LE CARACTÈRE DU PEUPLE TURC

Je retrouvais à chaque pas, dans mes promenades à travers Stamboul, comme dans mes conversations et dans mes lectures, ce mélange singulier de mort et de vie, de résignation passive et d’énergie ardente. « Le Turc vit dans un rêve, — me disait un jour R... Bey ; — malheureusement pour nous, le monde marche, et notre rêve est immobile. » Etait-ce bien vrai ? J’inclinais à le croire, lorsque, sous les vieux platanes qui entourent la Chah-Zadé-Djami, ou dans l’ombre silencieuse d’un petit café, je regardais ces fantômes, absorbés par la contemplation d’on ne sait quel néant, et que j’attendais vainement un geste, un regard, un son qui révélât en eux l’être vivant. L’observation naïve d’un voyageur français du XVIIe siècle me revenait alors en mémoire. Après avoir minutieusement décrit les curiosités du fameux Kiosque de Bostangis-Bachy, le sieur Grelot ajoutait : « Ces Kiosques sont fort propres à entretenir l’humeur rêveuse des Turcs. Ils se mettent là-dedans sur un sopha ou estrade, avec une pipe de tabac et quelques flingeons ou tasses de café, et y demeurent des deux ou trois heures en compagnie, sans tenir de grands discours les uns aux autres, et y dire autre chose que quelques mots entrecoupés de gorgées de café, qu’ils boivent extrêmement chaud et à plusieurs reprises [1]. »

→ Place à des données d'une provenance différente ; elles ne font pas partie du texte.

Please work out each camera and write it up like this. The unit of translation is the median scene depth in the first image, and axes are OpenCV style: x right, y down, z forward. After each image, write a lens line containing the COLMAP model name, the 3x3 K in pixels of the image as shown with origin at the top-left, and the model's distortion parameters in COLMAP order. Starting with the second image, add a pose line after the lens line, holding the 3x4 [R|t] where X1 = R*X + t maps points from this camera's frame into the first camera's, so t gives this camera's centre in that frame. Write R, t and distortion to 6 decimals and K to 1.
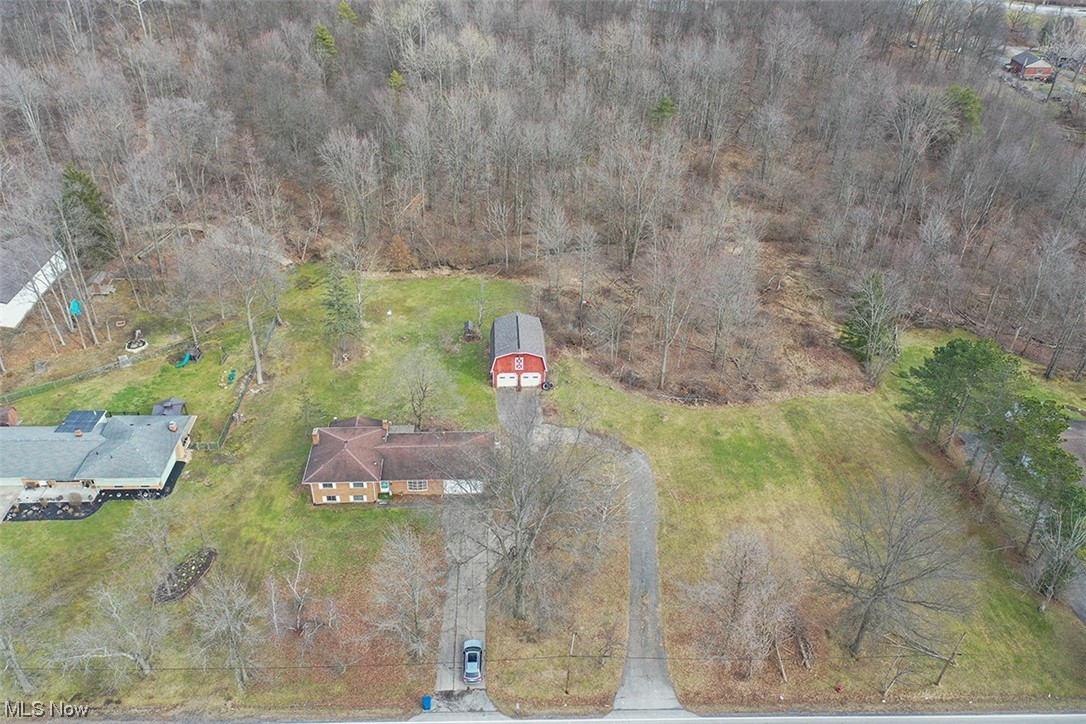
lens RADIAL K [[854.7, 0, 543.0], [0, 854.7, 362.0], [0, 0, 1]] dist [0.010168, -0.001950]
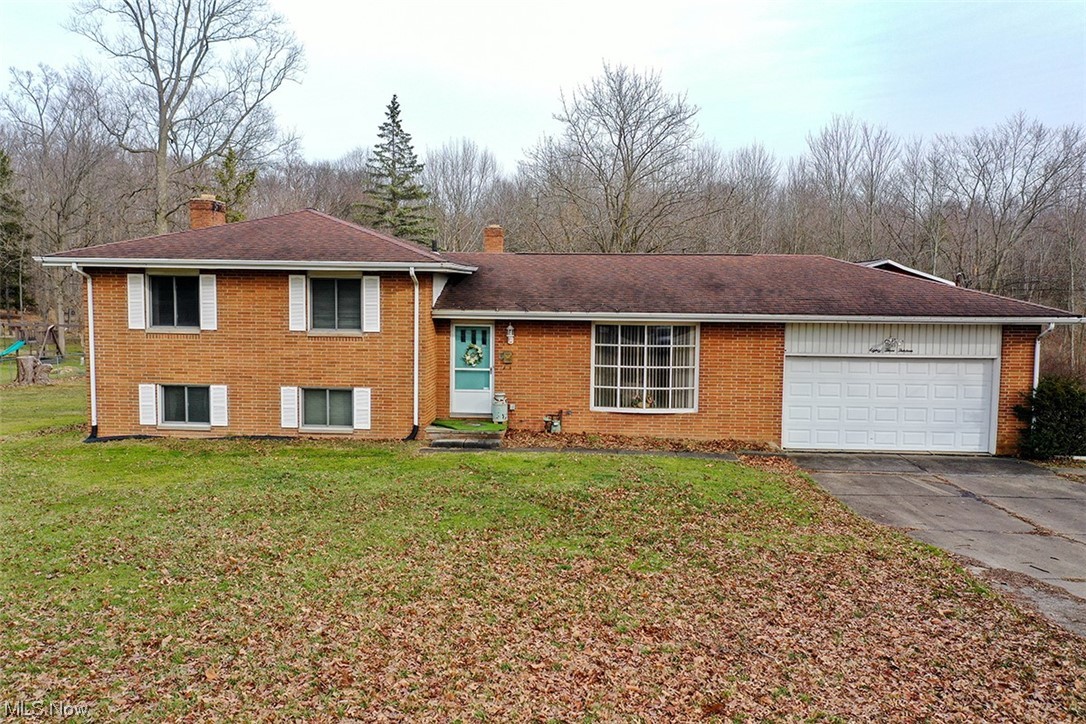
lens RADIAL K [[854.7, 0, 543.0], [0, 854.7, 362.0], [0, 0, 1]] dist [0.010168, -0.001950]
pose [[0.993722, 0.007972, -0.111596, -0.147635], [-0.063026, 0.864013, -0.499509, 0.235761], [0.092438, 0.503407, 0.859091, 0.830684]]
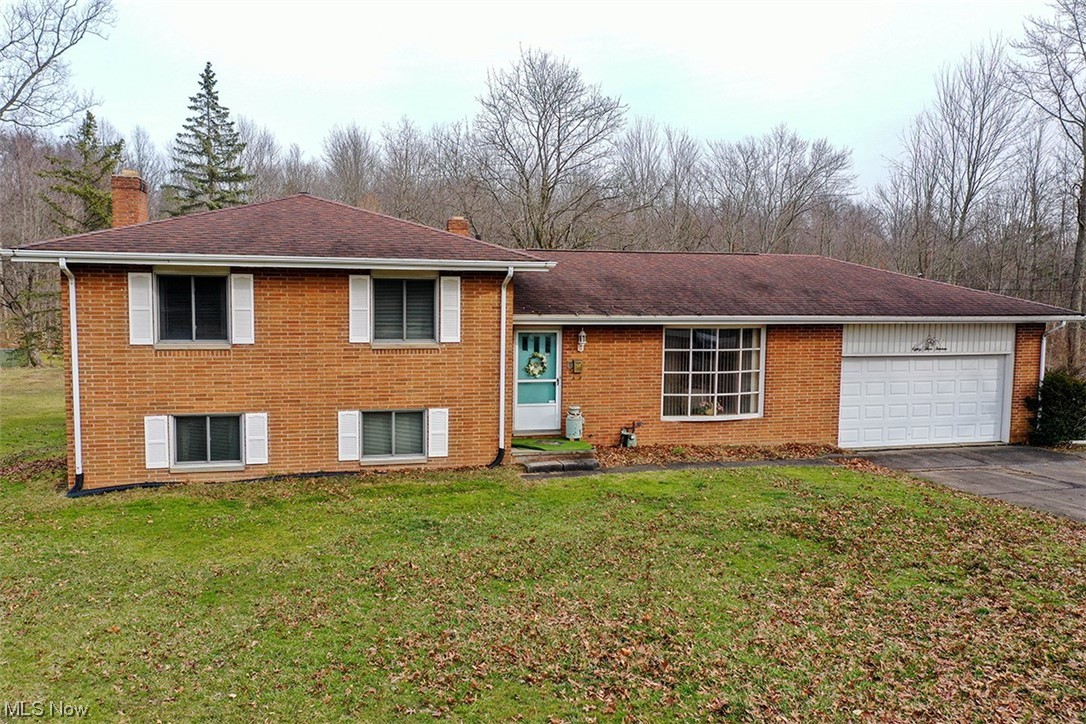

Pourtant ces Turcs d’autrefois, que Grelot avait aperçus dans leurs kiosques, fumant leur chibouk et sirotant leur tasse de moka, avaient été des gens terriblement actifs. Pourquoi ceux d’aujourd’hui ne le seraient-ils plus ? Des apparences semblables ne pouvaient-elles pas dissimuler une réalité identique et permanente ? Je demandai au docteur Chehabeddin de m’ aider à débrouiller cette énigme, en analysant pour moi le caractère turc, tel qu’il le connaissait, tel qu’il l’éprouvait lui-même. Djenab Chehabeddin Bey, vice-président du Conseil supérieur de Santé, médecin, psychologue et écrivain, est l’un des esprits les plus pénétrants et les plus réfléchis de la Turquie

  1. Relation nouvelle d’un voyage de Constantinople... par le sieur Grelot, Pao-is, 1681, p. 103-104.